A estratégia da Kinea: cautela e foco em IA
A gestora revela preferência por Tencent e Xiaomi, que estão mais expostas a vetores de crescimento ligados à IA, cloud e inovação física, e menos dependentes do e-commerce tradicional.
Já a Alibaba é vista como uma aposta promissora, mas com riscos de curto prazo devido à saturação do varejo online.

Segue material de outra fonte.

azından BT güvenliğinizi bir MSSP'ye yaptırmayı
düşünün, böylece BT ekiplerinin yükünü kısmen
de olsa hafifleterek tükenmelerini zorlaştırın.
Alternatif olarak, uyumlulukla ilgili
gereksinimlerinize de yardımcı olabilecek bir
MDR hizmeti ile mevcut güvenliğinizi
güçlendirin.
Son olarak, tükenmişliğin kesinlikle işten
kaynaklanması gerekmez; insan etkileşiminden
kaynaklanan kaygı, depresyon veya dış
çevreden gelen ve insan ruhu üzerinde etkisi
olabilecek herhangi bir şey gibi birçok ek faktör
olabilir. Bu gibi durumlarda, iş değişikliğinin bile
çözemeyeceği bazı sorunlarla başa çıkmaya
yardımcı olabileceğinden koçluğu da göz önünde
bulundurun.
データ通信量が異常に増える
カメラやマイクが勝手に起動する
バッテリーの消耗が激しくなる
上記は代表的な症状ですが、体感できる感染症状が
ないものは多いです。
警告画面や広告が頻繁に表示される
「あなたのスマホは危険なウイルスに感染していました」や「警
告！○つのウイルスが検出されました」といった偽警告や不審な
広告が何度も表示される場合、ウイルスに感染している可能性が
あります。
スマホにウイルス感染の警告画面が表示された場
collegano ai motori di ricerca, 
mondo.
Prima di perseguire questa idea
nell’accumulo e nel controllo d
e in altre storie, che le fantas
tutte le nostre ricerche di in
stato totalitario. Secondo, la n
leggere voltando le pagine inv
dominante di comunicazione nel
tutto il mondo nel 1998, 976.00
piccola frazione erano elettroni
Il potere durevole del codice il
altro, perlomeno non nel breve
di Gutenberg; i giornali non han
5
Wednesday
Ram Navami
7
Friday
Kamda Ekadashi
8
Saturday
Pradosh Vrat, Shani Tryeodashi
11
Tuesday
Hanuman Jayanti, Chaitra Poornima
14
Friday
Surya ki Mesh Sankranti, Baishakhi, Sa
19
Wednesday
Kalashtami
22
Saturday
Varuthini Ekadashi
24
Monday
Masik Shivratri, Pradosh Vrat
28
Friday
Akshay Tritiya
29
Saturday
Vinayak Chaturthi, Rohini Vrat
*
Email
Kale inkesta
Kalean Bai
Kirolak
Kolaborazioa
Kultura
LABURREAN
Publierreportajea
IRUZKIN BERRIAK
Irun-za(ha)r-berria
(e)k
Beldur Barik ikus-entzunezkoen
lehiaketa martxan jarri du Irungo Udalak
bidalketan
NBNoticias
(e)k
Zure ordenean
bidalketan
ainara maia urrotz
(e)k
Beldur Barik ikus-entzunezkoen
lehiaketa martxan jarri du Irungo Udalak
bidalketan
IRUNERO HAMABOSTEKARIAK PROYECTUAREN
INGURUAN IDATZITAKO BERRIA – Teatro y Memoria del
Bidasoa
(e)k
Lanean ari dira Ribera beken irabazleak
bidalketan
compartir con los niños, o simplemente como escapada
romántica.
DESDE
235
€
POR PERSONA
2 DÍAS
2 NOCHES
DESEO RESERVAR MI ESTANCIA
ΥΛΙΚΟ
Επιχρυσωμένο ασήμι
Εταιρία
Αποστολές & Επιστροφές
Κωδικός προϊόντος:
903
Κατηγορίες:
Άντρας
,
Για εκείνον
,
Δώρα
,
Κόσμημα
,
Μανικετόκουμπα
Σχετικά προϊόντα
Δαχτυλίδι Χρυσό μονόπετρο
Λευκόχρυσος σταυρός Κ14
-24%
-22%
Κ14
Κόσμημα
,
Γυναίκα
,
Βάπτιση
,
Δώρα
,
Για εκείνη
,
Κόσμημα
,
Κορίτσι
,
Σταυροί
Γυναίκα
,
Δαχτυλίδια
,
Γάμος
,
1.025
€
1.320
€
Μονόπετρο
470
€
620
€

A Kinea também demonstra cautela com o índice China Internet (KWEB ETF), por sua elevada concentração em subsegmentos maduros e margens comprimidas.
No radar de longo prazo, estão áreas como semicondutores, robótica e veículos autônomos — setores em que o país deve consolidar sua posição estratégica global.
O final em aberto
Segundo a Kinea, a valorização de cerca de 35% das ações de internet chinesas em 2025 reflete tanto o entusiasmo com a inteligência artificial quanto a percepção de que os ativos seguem baratos — negociando a cerca de 12 vezes o lucro, contra 22 vezes no S&P 500.
Mas o relatório encerra em tom de suspense, como no filme que o inspira: “Investir em tecnologia chinesa é como vagar por Chinatown à noite — é preciso navegar por becos obscuros de regulação, mas quem decifra os sinais pode encontrar tesouros escondidos.”
A gestora lembra que, assim como Polanski decidiu o final de Chinatown apenas durante as filmagens, a história de Chinatech ainda está sendo escrita. “Há incertezas, mas também oportunidades únicas”, conclui o texto.
“Você pode achar que sabe com o que está lidando, mas acredite em mim — não sabe.”
A frase que abre o relatório também sintetiza a visão da Kinea: no labirinto de Chinatech, a paciência e a investigação cuidadosa podem ser as chaves para um desfecho lucrativo.